What is a Dynasty Trust?
While there are different variations and flavors to a dynasty trust — the baseline concept is relatively straightforward. A Taxpayer contributes assets to the dynasty trust (now) in order to cut off a state tax for future generations (late). The estate taxes are paid when the asset is contributed — and despite any workarounds or maneuvering that may come into play when drafting the Dynasty Trust, the Dynasty Trust is an irrevocable trust. One other very common misconception to keep in mind is that the dynasty trust does not prevent income tax — but that is incorrect and the income generated by assets within the dynasty trust are still taxable (although maneuvering /planning may help determine who is subject to paying the income tax). Therefore, assets that are placed into a Dynasty Trust are still subject to income tax – which is not the same as the estate tax.

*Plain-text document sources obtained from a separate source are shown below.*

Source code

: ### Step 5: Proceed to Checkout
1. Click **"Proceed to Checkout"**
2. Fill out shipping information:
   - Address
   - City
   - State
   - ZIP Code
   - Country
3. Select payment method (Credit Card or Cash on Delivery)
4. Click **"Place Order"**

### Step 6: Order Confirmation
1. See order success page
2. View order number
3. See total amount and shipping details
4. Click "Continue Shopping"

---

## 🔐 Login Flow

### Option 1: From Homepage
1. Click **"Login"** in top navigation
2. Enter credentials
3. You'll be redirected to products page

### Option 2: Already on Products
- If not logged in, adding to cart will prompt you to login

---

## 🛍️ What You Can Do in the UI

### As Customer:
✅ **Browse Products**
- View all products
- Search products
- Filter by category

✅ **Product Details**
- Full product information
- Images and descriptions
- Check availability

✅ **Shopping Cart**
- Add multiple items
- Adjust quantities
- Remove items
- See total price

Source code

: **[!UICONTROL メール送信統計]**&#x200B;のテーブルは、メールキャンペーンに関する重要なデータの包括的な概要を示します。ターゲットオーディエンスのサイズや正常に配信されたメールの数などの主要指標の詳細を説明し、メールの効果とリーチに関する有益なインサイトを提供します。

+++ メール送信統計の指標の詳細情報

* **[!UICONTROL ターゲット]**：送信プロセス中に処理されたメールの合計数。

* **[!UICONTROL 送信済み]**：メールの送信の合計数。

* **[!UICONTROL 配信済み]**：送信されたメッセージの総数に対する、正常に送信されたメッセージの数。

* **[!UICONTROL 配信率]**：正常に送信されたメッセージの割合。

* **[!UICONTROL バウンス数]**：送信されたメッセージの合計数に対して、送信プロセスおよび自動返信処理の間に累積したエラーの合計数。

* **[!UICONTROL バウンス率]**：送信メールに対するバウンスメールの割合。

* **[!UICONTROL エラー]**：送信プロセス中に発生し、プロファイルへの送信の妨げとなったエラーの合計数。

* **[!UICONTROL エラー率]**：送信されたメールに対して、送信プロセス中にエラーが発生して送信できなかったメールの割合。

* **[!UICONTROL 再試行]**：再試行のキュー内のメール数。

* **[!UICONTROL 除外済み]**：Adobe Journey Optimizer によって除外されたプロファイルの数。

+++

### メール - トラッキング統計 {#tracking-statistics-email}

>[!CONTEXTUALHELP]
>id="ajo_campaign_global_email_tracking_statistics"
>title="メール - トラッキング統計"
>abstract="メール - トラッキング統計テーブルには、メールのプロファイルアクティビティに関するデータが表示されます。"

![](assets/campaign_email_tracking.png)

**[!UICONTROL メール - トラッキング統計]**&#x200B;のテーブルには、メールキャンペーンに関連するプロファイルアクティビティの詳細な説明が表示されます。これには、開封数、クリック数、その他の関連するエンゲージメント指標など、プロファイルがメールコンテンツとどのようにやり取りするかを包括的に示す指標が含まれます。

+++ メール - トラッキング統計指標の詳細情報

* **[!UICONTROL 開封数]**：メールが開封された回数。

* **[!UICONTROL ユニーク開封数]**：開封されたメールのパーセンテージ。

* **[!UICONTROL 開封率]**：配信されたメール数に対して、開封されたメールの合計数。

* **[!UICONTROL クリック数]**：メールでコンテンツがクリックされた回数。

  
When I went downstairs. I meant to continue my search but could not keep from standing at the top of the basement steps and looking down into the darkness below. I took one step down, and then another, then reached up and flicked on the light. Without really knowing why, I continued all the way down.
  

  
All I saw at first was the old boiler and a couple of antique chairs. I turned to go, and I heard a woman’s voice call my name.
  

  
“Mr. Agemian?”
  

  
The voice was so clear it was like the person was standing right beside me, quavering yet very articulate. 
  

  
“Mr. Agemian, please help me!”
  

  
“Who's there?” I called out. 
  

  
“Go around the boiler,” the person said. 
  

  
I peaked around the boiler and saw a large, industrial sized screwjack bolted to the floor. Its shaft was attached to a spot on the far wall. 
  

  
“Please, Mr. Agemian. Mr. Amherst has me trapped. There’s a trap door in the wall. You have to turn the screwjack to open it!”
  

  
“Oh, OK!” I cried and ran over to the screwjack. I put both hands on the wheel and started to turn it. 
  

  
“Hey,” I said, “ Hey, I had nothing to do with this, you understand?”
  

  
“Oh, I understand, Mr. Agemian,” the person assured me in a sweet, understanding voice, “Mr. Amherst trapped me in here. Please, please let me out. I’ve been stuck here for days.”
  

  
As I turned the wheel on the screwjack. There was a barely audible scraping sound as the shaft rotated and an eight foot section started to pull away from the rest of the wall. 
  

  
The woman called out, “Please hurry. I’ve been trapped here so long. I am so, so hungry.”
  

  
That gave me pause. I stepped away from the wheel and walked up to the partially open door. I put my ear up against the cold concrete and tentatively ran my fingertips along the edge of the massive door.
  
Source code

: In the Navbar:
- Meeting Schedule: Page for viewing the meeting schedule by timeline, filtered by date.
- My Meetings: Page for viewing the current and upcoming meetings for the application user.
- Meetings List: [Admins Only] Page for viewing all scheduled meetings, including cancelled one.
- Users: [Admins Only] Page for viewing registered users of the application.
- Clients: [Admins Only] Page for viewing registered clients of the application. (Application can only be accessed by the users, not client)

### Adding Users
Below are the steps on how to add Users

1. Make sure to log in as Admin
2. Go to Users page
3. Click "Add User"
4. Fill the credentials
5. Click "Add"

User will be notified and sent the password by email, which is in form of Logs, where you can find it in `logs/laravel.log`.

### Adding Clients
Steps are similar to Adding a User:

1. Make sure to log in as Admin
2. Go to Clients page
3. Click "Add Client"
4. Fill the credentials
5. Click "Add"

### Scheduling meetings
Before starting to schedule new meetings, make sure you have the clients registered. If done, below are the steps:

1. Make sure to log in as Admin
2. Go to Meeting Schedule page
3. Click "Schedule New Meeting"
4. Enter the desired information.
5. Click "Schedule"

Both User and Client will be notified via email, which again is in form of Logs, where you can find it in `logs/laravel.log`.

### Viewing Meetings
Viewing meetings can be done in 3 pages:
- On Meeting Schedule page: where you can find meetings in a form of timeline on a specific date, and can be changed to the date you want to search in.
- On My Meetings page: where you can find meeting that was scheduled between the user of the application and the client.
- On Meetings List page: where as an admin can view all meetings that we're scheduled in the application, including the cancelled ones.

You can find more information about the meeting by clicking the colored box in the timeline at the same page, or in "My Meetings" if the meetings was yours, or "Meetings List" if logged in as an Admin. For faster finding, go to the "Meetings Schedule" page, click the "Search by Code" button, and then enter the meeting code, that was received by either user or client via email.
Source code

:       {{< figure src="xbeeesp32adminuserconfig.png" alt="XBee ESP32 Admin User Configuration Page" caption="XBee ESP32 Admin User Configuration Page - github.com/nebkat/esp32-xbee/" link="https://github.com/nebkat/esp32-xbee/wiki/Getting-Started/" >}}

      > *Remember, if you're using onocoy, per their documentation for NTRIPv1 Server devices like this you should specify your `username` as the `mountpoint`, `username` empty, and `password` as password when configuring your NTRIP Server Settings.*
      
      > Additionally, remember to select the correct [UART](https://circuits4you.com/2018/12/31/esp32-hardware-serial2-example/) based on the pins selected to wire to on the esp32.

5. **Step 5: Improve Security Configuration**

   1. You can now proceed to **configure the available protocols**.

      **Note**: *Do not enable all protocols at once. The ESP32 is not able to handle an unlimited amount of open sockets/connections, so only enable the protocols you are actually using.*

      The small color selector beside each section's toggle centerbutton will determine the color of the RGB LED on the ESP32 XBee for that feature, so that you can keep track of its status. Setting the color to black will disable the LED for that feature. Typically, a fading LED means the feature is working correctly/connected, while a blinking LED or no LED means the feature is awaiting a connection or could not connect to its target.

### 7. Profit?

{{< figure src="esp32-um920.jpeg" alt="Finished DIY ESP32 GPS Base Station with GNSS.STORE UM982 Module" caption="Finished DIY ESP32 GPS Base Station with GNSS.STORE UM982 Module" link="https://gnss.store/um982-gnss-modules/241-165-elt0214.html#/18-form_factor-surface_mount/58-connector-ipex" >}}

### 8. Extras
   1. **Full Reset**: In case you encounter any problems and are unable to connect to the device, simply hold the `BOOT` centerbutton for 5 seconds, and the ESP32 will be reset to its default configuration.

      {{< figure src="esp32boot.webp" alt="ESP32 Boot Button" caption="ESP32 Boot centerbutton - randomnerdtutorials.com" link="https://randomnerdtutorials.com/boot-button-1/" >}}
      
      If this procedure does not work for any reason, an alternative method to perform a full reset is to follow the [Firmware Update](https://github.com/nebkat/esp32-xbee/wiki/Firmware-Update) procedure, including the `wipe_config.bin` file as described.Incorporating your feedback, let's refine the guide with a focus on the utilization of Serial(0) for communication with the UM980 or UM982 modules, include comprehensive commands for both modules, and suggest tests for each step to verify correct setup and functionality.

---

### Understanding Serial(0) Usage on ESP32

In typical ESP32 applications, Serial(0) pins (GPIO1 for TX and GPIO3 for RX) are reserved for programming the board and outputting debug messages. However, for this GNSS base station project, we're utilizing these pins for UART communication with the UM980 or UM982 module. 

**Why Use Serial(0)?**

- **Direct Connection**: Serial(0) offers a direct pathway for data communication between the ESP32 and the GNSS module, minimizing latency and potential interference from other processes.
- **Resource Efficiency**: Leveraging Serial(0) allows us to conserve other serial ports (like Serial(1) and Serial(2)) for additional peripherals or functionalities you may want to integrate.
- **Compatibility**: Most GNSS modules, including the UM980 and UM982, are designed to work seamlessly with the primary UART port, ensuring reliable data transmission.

Can International Assets be Placed into a Dynasty Trust?
Technically, there is no rule that specifically provides that a Dynasty Trust has to use Domestic Assets to fund the trust. But, there are a few important tips to keep in mind when transferring foreign assets to a Dynasty Trust —
Form 3520 & Dynasty Trusts
Form 3520 is used for many different reasons, but one of the primary reasons is when a foreign person gifts assets to a US person. There are different threshold requirements for reporting, depending on whether the gift is received from a foreign individual, entity or trust distribution. Technically, a domestic trust is considered a US person — and therefore, depending on how the gift is made from the foreign person to either the US individual (who then contributes the asset to the dynasty trust) — or directly to the dynasty trust — may impact certain reporting requirements (there are certain exceptions, exclusions, and limitations for reporting Form 3520).
Dynasty Trust & 3520-A
Another key issue is whether the trust is considered a US Trust or Foreign Trust based on who is considered the trustee or owner — and what type of assets are being contributed to the trust. In general, once a US person has ownership of a foreign trust, they have an annual reporting requirement on form 3520/3520-A. The reporting requirements can be somewhat onerous depending on whether the assets within the trust are generating income — or whether they are just growing in value.
Income Generating Assets
One more very important issue in determining which assets to place into a Dynasty Trust involves the disparity between US and foreign income tax law. In many countries, certain types of passive income escape taxation in that country. If a foreign nonresident alien gives property to a US Dynasty Trust, the problem can become that now the dynasty trust has income tax consequences — but no foreign tax credits available because no taxes are being paid in the foreign country.
These are all key points to consider before contributing foreign property to a Dynasty Trust.